I gradually delved deeper, learning which labels to buy (Salsoul, West End, Prelude), which producers to focus on (Patrick Adams) and which artists to follow (Arthur Russell).

Where had this fascination with dance music come from?

I don’t know.

I remember when I was in my early twenties, walking along the Meir, hearing “Rotation” by Herb Alperts, and being intrigued by this music which could not be heard on the radio.

This world continues to fascinate me.

Michael de Benedictus role in that world was short and modest but large enough for me to document his legacy during a couple of hours on a lost coronavirus afternoon.

RIP McCoy Tyner (1938 – 2020)

McCoy Tyner was an American jazz pianist.

What links McCoy Tyner to the Jahsonic 1000?

Let me tell you.

Among Tyner’s most critically acclaimed albums is Trident (1975).

On that Trident album there is a musical composition called “Impressions” which features a bassline by Ron Carter which was sampled throughout the “The Choice Is Yours (Revisited)” (1991) by Black Sheep.
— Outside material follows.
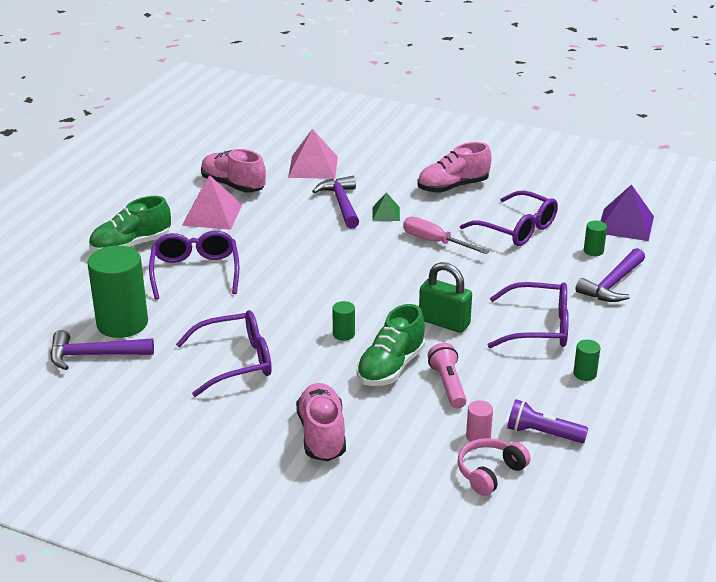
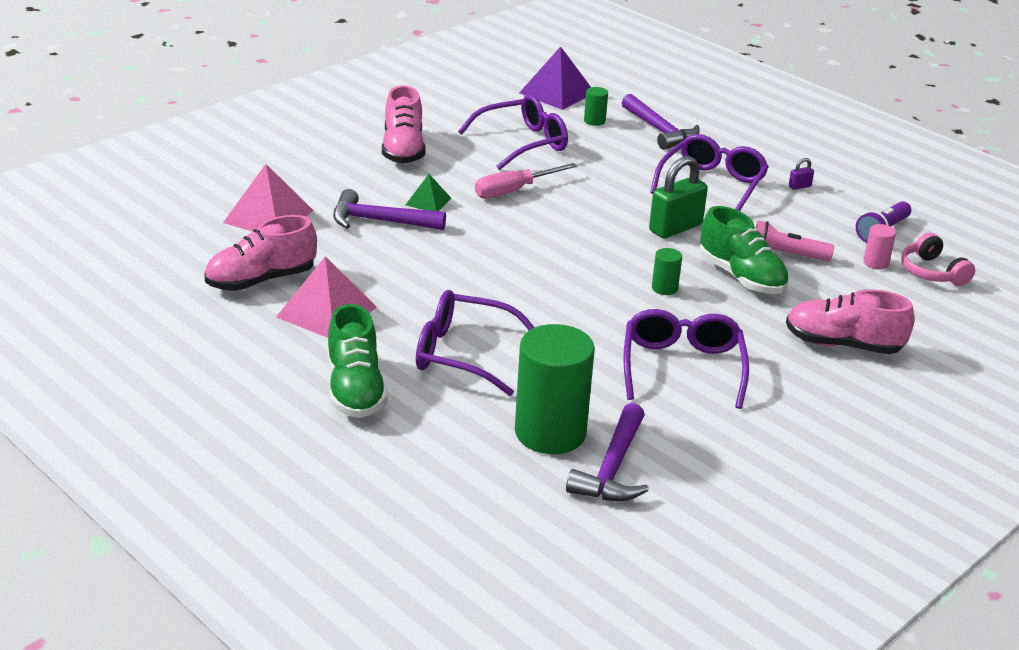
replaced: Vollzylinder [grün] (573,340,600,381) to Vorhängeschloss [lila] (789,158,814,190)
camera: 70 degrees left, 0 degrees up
The sample is well-known in hip hop midst because in fact it is the spine of that song. It is also in the Jahsonic 1000.

 Impressions  by John Coltrane interpreted by McCoy Tyner. In this song, the Black Sheep sample in at 3:03.

The song “Impressions” is an interpretation of Coltrane’s composition Impressions (1962).

The Choice Is Yours (Revisited)” (1991) by Black Sheep. The bassline if featured throughout.

RIP David Roback (1958 – 2020)

Fade into You” (1994)

David Roback was an American guitarist, best-known for co-writing “Fade into You” (1994). That was a song by Mazzy Star and it featured the vocals of Hope Sandoval.

Listening to this, I can’t help but think that Lana Del Rey has a very similar sound and voice. Not surprisingly, both Mazzy Star and Lana Del Rey are considered dream pop.